- TEXT UNDER STUDY
********
We inquire, first, whether the complaint states a cause of action in conversion. In such an action the plaintiff must allege and prove a general or special ownership in the property and a right to the immediate possession of it at the time of the unlawful taking by defendant. (Harrington v. Stromberg-Mullins Co., 29 Mont. 157, 74 Pac. 413; Glass v. Basin & Bay State Min. Co., 31 Mont. 21, 77 Pac. 302.) The allegations of the complaint here do not meet this requirement. It is nowhere alleged that the plaintiff was the owner of the sheep at the time of the conversion, nor that she had any special property in them, nor that she was in possession of them. Indeed, the contrary appears, for it is alleged that “these defendants unlawfully and wrongfully took and carried away 150 head of sheep * * * then and there the property of the said Pierre Raymond, and in his possession, ’ ’ etc. The idea that plaintiff had any interest in them, even by possession, is thus excluded. Further, the conversion took place prior to the rendition of the decree, and it is not alleged that the cause of action arising out of it was set apart to the plaintiff under the terms of the decree, supposing this could have been effectively done.

Does it, then, state a cause of action for damages, upon the theory that, by the wrongful acts of the defendants, the plain*458tiff has been prevented, in part, from having satisfaction of her judgment against her husband? Just here it may be observed that the result of the action for separate maintenance was a personal judgment against Raymond which- could be enforced by execution as any other judgment. “A judgment'is the final determination of the rights of the parties in an action or proceeding.” (Code Civ. Proc., sec. 1000.) While decrees in equity often extend to and cover matters entirely beyond the purview of judgments at law, they are nevertheless judgments within the definition of the statute, supra, and, so far as they award in any case a recovery of money, they are in nowise different from judgments at law. In legal effect there is no distinction. (5 Ency. of Pl. & Pr. 489.) When properly docketed they become liens upon the real estate of the debtor. They are enforced by execution just as are judgments in legal actions. (Code Civ. Proc., sec. 1214.) An order directing the payment of money is, pro hac vice, a judgment, and may be enforced by execution. (Code Civ. Proc., sec. 1825.) Even if the statute did not contain this specific provision, the court would adopt the most appropriate process. (Code Civ. Proc., sec. 205.) And it cannot be doubted that the execution would be most effective and appropriate.
********
- DATA SEGMENT
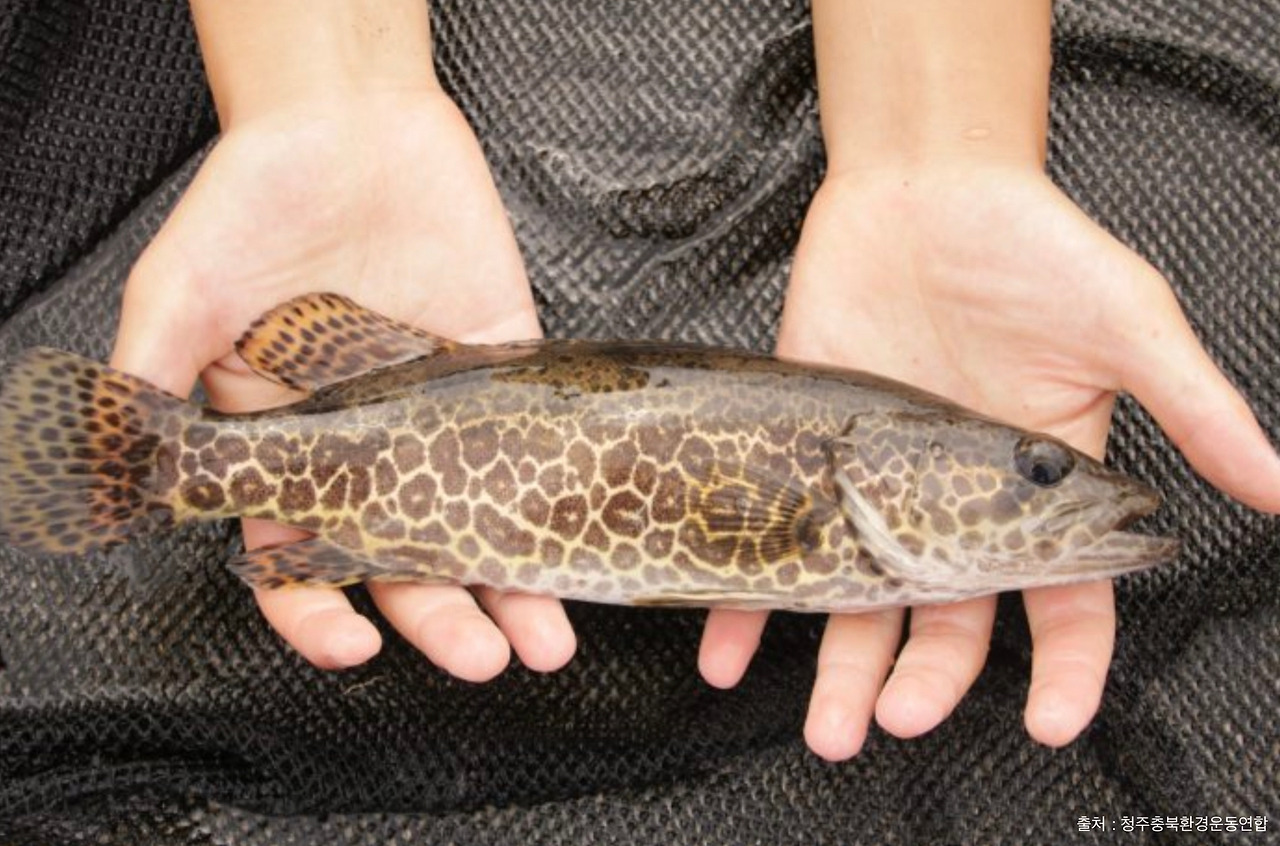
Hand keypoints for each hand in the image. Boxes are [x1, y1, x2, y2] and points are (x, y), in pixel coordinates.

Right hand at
********
- WORK ORDER
From the court opinion excerpt on conversion and judgments, list every section of the Code of Civil Procedure that it cites, in the order cited.

- REPLY TO THE EXERCISE
Section 1000, section 1214, section 1825, section 205